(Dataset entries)
————
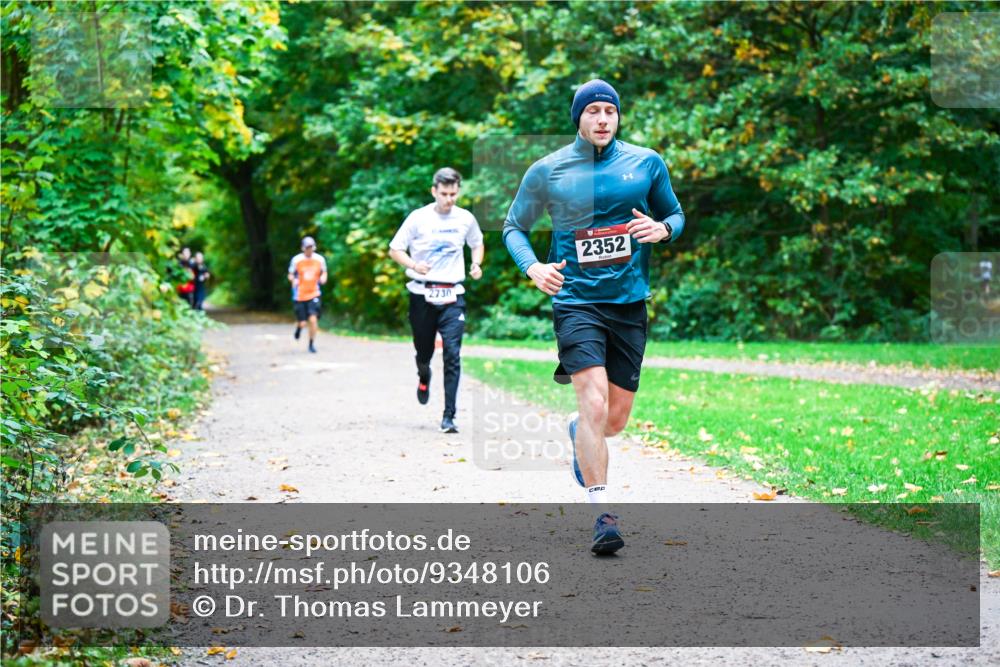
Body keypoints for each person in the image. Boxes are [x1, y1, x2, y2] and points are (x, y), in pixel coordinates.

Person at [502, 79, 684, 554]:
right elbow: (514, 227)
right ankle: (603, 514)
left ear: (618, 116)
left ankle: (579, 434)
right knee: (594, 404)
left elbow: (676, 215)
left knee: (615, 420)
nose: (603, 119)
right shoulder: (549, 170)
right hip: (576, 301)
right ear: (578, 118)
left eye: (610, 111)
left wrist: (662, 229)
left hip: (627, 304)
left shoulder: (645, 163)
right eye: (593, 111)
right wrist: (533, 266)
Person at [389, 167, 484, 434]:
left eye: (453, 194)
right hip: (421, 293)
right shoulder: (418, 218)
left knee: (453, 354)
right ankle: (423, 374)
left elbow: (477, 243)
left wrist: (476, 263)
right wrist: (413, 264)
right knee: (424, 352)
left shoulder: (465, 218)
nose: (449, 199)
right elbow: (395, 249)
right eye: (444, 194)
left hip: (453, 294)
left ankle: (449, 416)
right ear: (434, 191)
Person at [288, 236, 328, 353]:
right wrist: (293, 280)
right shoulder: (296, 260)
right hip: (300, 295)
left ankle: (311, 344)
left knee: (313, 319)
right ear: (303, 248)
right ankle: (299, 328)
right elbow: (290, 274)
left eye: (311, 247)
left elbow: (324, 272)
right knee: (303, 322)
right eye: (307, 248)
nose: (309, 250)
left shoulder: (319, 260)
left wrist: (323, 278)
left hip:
————
* _Problem to work on_
Give back every entry in full, exactly as written, with no picture included.

* _Completed task_
Body keypoints for each person in the image. Boxes are [x1, y1, x2, y2] and points are (x, y), in pixel coordinates.

Person at [502, 79, 684, 554]:
right elbow: (514, 227)
right ankle: (603, 514)
left ear: (618, 116)
left ankle: (579, 434)
right knee: (594, 404)
left elbow: (676, 215)
left knee: (615, 420)
nose: (603, 119)
right shoulder: (549, 170)
right hip: (576, 301)
right ear: (578, 118)
left eye: (610, 111)
left wrist: (662, 229)
left hip: (627, 304)
left shoulder: (645, 163)
right eye: (593, 111)
right wrist: (533, 266)
Person at [389, 167, 484, 434]:
left eye: (453, 194)
right hip: (421, 293)
right shoulder: (418, 218)
left knee: (453, 354)
right ankle: (423, 374)
left elbow: (477, 243)
left wrist: (476, 263)
right wrist: (413, 264)
right knee: (424, 352)
left shoulder: (465, 218)
nose: (449, 199)
right elbow: (395, 249)
right eye: (444, 194)
left hip: (453, 294)
left ankle: (449, 416)
right ear: (434, 191)
Person at [288, 236, 328, 353]:
right wrist: (293, 280)
right shoulder: (296, 260)
right hip: (300, 295)
left ankle: (311, 344)
left knee: (313, 319)
right ear: (303, 248)
right ankle: (299, 328)
right elbow: (290, 274)
left eye: (311, 247)
left elbow: (324, 272)
right knee: (303, 322)
right eye: (307, 248)
nose: (309, 250)
left shoulder: (319, 260)
left wrist: (323, 278)
left hip:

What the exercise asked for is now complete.